El Porve perdió el otro día, pero si el resultado importara no volveríamos a ir nunca. Está peleando el descenso. Ricky fue amanecido para la cancha. Estaba violento, recuerda, y prende otro pucho. “Me pongo violento por mis ideales”, dijo una vez, y dijo que también se cansa. Se acuerda de una vez que fue al programa de Julieta Magaña en la tele y primero se meó y después se cagó. Se ríe solo en el sillón, pita riéndose, se atora con el humo y bebe otro trago de jugo de naranja. Dice que lo presionaban, que lo movían como muñeco de torta. Piensa en sus padres, que estaban ahí, para limpiarlo, para darle un beso en la frente, y para devolverlo al barrio donde nunca se meó ni se cagó ni nada. Piensa en “ese halo que me inventaron de niño maldito”. No se da cuenta pero frunce el seño. El humo del pucho que no se va por la ventana se queda en el techo, acariciándolo.
El Porve perdió otra vez, la puta madre. Piensa que en realidad un poco le afectan los resultados. Están peleando el descenso. Siente el frío de la palabra “descenso” y recuerda que es otoño lo que entra por la ventana desde anoche. Se levanta y busca entre la ropa tirada la camiseta del Porve. Se la pone, se prende un pucho, se siente mucho mejor. Busca algo para comer que no encuentra. Está decidido a dejar el consumo otra vez, o a pelearle el partido digamos, o el descenso. Baja por fruta al mismo almacén y vuelve a la mesa que estaba llena de botellas. Agarra unas revistas, recorta unas cosas y escribe otras.
Arma un fanzine de Flema que los hinchas pedirán en recitales. Es el primero. El segundo le va a dar fiaca, seguro, pero saldrá en algún momento. Piensa en la paranoia, en cómo le erró con aquel pero por las dudas. Piensa en Luquitas, piensa en verlo y abrazarlo y hacerle canciones. No sabe que el mismo chaboncito hará canciones sobre él cuando ya no esté, cuando atraviese una ventana como esa quizás volando de fiebre alcohólica, o escribiendo una letra que implicó saltar, o quién sabe, cuando se vaya para siempre quedarse en los oídos, en los tablones del Gildo, en los escenarios, con los suyos.

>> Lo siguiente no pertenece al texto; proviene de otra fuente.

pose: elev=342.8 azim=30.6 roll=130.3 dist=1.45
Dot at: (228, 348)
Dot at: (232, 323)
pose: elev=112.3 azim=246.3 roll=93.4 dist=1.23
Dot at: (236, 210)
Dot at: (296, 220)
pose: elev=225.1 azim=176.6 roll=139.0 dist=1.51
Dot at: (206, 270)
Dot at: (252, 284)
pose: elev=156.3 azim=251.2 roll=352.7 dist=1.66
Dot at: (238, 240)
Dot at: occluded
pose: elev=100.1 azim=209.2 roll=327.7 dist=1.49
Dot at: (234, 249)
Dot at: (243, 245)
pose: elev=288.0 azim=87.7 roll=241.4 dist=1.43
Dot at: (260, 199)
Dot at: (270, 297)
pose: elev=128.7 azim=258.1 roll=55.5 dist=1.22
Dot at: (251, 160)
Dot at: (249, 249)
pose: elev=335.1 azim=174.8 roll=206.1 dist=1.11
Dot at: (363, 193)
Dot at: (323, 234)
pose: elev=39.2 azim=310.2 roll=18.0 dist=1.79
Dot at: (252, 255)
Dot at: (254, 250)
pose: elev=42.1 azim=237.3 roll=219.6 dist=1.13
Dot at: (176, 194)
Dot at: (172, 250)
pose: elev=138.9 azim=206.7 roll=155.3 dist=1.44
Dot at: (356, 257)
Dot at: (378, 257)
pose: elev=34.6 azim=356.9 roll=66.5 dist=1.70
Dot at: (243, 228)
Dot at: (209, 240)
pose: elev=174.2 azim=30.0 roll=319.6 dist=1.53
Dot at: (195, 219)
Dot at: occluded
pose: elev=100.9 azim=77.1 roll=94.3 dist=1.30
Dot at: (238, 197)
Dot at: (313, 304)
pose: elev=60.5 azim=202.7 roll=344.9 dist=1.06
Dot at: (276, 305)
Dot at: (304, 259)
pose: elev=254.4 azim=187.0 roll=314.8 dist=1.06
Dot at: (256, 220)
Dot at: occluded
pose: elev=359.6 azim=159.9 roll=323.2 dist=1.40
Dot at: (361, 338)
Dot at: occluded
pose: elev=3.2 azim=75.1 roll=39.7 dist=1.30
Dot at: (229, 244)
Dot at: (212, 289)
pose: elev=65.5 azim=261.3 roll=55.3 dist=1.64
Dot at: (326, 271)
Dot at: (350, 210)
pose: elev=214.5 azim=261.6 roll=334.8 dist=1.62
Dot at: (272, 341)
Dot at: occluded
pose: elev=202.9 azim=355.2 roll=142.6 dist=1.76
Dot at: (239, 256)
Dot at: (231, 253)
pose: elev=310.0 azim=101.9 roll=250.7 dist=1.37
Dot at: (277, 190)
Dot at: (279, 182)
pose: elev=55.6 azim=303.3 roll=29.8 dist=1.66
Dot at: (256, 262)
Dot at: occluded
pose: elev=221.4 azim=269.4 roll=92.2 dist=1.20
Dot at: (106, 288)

Porque “populares son las moscas, las hormigas”, Ricky prefiere a esos pocos que entienden a Flema. Esos que todavía venían llegando cuando ellos ya terminaban de telonear a Green Day, a un hora infame, con sonido y luces fallidas. O a los que entendieron aquello de no tocar todos los fines de semana porque la única manera que habían encontrado los benditos bolicheros era hacerle vender entradas a las bandas emergentes para bancar la parada.
Se emociona como un hincha. Agarra un papel y vomita. Se levanta, va hasta el refri y destapa el otro jugo. Le da un trago suculento. Prende otro pucho en la ventana y canta una del Porve que dice algo así como “somo de Gerli, barrio distinto, se toma vino tinto”. Se saca la remera y hasta la revolea. Vuelve al papel y escribe unos versos. Baja una canción y le da ansiedad. La tararea sacudiendo el pucho. Bebe más jugo, se vuelca, busca el teléfono de Diego para llamarlo. Le viene la sensación en la piel de cuando escribió “A nadie” o de cuando escribió “Más feliz que la mierda”, o del primer toque en “Gracias nena”, o de cuando ascendió el Porve al Nacional B en el 98. Pensó “en una madre cuando pare”. Se miró la camiseta de aquellos años que era la que tenía puesta. Se sintió vivo. Entendió otra vez que la garra no se negocia, y pensó con más ansiedad aún en el próximo partido.